The 6th floor, which is usually the floor where all meetings take place, had catered delicacies like shrimp, leg of lamb, and cheese, cheese, cheese.  Somehow, we had found heaven, squished within the walls of Scholastic.  Maren and I tracked down our only crush - in publishing women don't have many options - whom we had nicknamed and swooned over just because.  He played it cool, though, poking at his iPhone and pretending to ignore our pleas to go up to the dance floor.  

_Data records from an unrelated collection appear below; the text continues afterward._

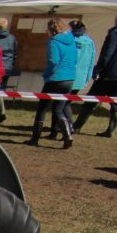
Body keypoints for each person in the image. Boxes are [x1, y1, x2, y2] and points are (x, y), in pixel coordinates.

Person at [73, 8, 117, 138]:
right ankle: (111, 130)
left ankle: (77, 126)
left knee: (91, 99)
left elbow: (107, 54)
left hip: (109, 73)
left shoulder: (116, 32)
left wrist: (99, 69)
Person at [26, 17, 78, 147]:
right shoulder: (72, 40)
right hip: (69, 79)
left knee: (42, 108)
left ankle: (35, 138)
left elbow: (53, 60)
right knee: (58, 109)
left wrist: (47, 74)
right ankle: (67, 135)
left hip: (55, 78)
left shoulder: (54, 41)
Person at [53, 20, 96, 139]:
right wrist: (87, 77)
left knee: (63, 104)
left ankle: (68, 127)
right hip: (81, 77)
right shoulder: (90, 42)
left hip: (67, 75)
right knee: (67, 102)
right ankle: (63, 127)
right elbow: (91, 61)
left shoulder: (69, 40)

The 2nd floor had coffee and cakes and randomly a huge screen with a video of snow falling in a quiet forest, on repeat.  I wasn't sure what to make of this video - was it supposed to make us feel that warm Christmas-y feeling?  I felt more like I was in a scene from Into the Wild.  People kept standing in front of the projector, the shadows of the falling snow drifting down their faces, until someone awkwardly pushed them to the side.  
We figured the 11th floor was where the In-Crowd was, so we headed up, wine glasses in hand, through our asylum of employment, the eeriness of drinking amid the deserted cubicles setting in.  When we arrived back on 11, the majority of the crowd stuck with "The white man's overbite" as their move of choice, but as the night wore on, the dancing became somewhat graphic.  
That was when Maren and my brown and blue eyes locked, glazed over, and we peaced out, to skip down Broadway and join the masses of the wintry Manhattan evening.